06/04/2018 às 12h08 - Artigos

Como sair do atoleiro das dívidas?

O estudo aponta que a proporção de famílias endividadas se manteve estável nos 61,2%.

Por: JornaldaCidade.Net

As facilidades na aquisição de um cartão de crédito, e os juros abusivos cobrados, acabam empurrando muitas famílias para o atoleiro das dívidas. No Brasil é cada dia maior o número de pessoas endividadas, com problemas em quitar o cartão de crédito. A Pesquisa de Endividamento e Inadimplência do Consumidor (Peic), feita pela Confederação Nacional do Comércio de Bens, Serviços e Turismo (CNC), mostra que o cartão de crédito é o principal compromisso financeiro para 76,4% das famílias endividadas.

O percentual de famílias com dívidas ou contas em atraso aumentou em março pela primeira vez no ano, atingindo 25,2%, uma alta de 0,3 ponto percentual.

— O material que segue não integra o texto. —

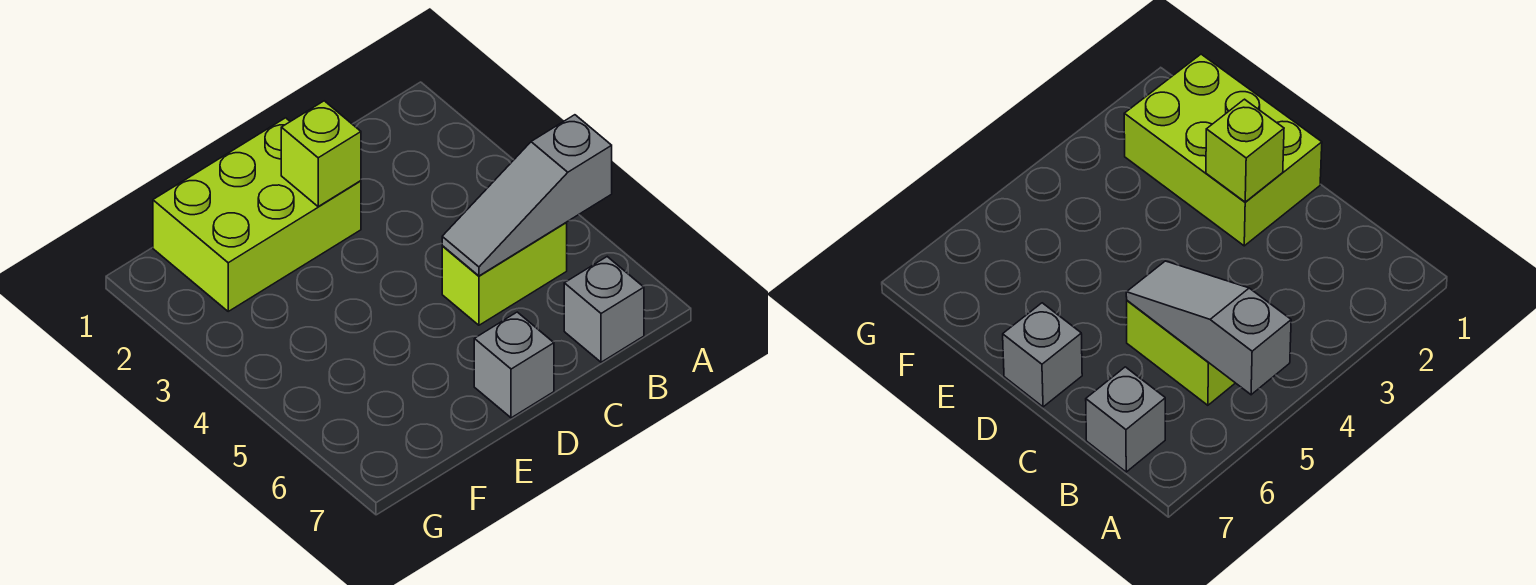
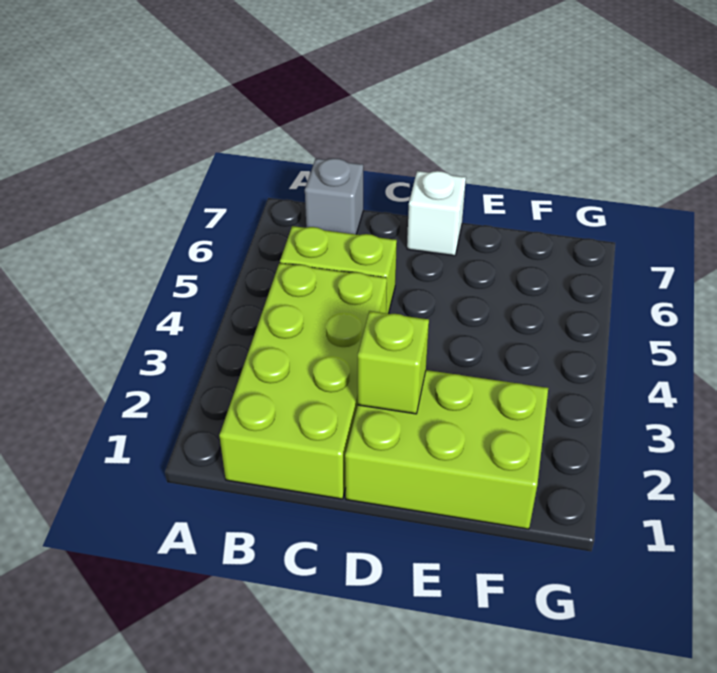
grey 1x3 slope [442,115,612,276] -> none
none -> lime 2x4 brick [219,263,387,499]
grey 1x1 brick [474,312,554,418] -> white 1x1 brick [407,171,466,256]

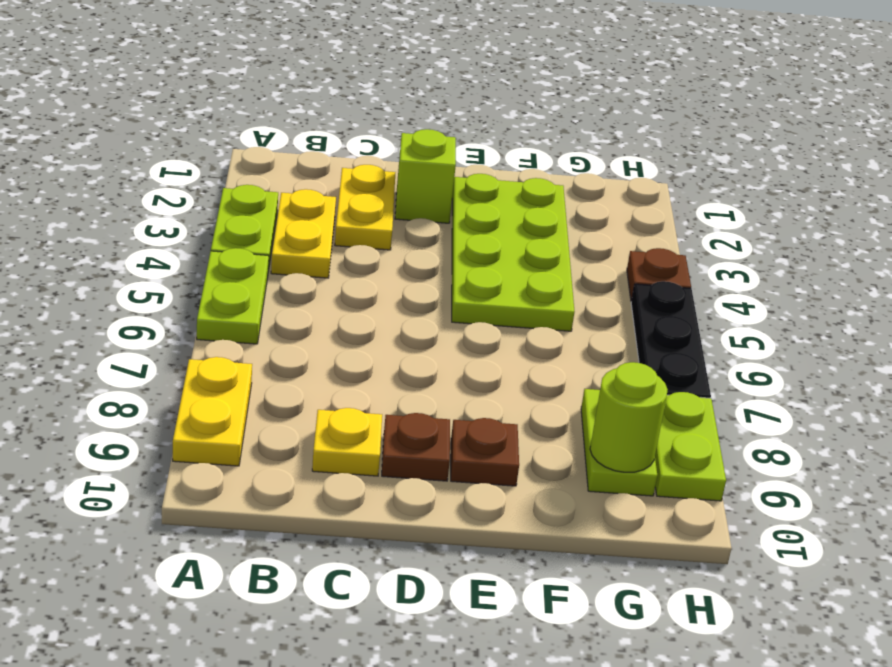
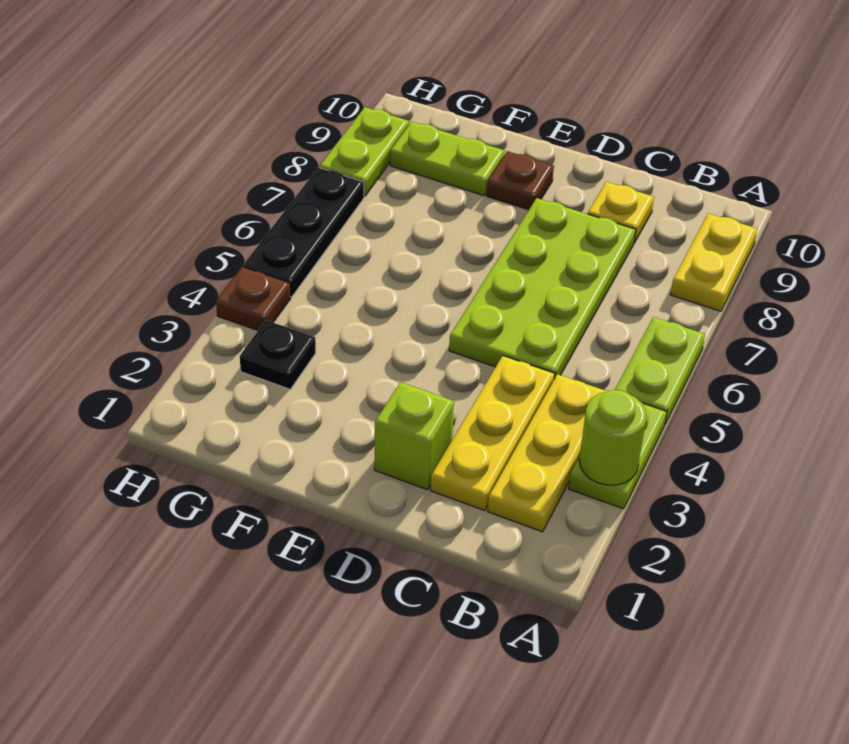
yellow 1x2 plate [271,189,336,278] -> yellow 1x3 plate [488,374,607,532]
yellow 1x2 plate [335,165,395,250] -> yellow 1x3 plate [430,356,555,511]
brown 1x1 plate [382,413,450,481] -> none
lime 2x4 plate [452,174,574,331] -> lime 2x4 plate moved to [449,198,636,379]
none -> black 1x1 plate [240,320,316,389]
lime 1x2 plate [581,389,657,496] -> lime 1x2 plate turned to [390,122,505,195]
lime 1x1 round brick [590,362,668,472] -> lime 1x1 round brick moved to [579,390,647,485]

O percentual das famílias que declararam não ter condições de pagar suas contas ou dívidas em atraso, ou seja, que permaneceriam inadimplentes, passou de 9,7% em fevereiro para 10% em março, apresentando queda em relação aos 10,4% de março de 2017. A alta é influenciada pelo efeito sazonal provocado pelos gastos de fim de ano. 

O estudo aponta que a proporção de famílias endividadas se manteve estável nos 61,2% de fevereiro, o mesmo não acontecendo quando a comparação é com março do ano passado, com o indicador subindo 0,4 ponto percentual. Depois do cartão de crédito, responsável pelos 76,4% do endividamento das famílias, vêm os carnês, com 16,6% e, em seguida, o crédito pessoal, que responde por 10,4% do endividamento familiar.

Os dados indicam que a proporção das famílias que se declararam muito endividadas também aumentou em relação a fevereiro, passando de 13,6% para 14,1% do total de entrevistados, uma alta de 0,5 ponto percentual. Já na comparação anual houve queda de 0,6 ponto percentual nesta proporção dos muitos endividados. Já do ponto de vista do prazo do endividamento, o tempo médio de atraso para o pagamento de dívidas ficou, em março, em 64,4 dias, inferior aos 64,8 no mesmo período do ano passado.

O maior problema, sem dúvida, é o cartão de crédito. Uma pesquisa mostrou que 35% dos consumidores fizeram uso do cartão de crédito para realizar alguma compra em fevereiro e um em cada quatro usuários entraram no rotativo (24%), sendo que 10% pagaram um valor entre o mínimo e o total. 

A maioria (72%) afirma ter pago o valor integral da fatura. Os dados são do Indicador de Uso do Crédito, apurado pelo Serviço de Proteção ao Crédito (SPC Brasil) e pela Confederação Nacional de Dirigentes Lojistas. Os atrasos no rotativo custam muito caro e o consumidor precisa ter consciência disso. O pagamento do mínimo não é algo com que se deve contar, sob pena de ver a dívida crescer muito rápido. É preciso muito cuidado no uso do crédito, observar os juros e se a dívida cabe no orçamento.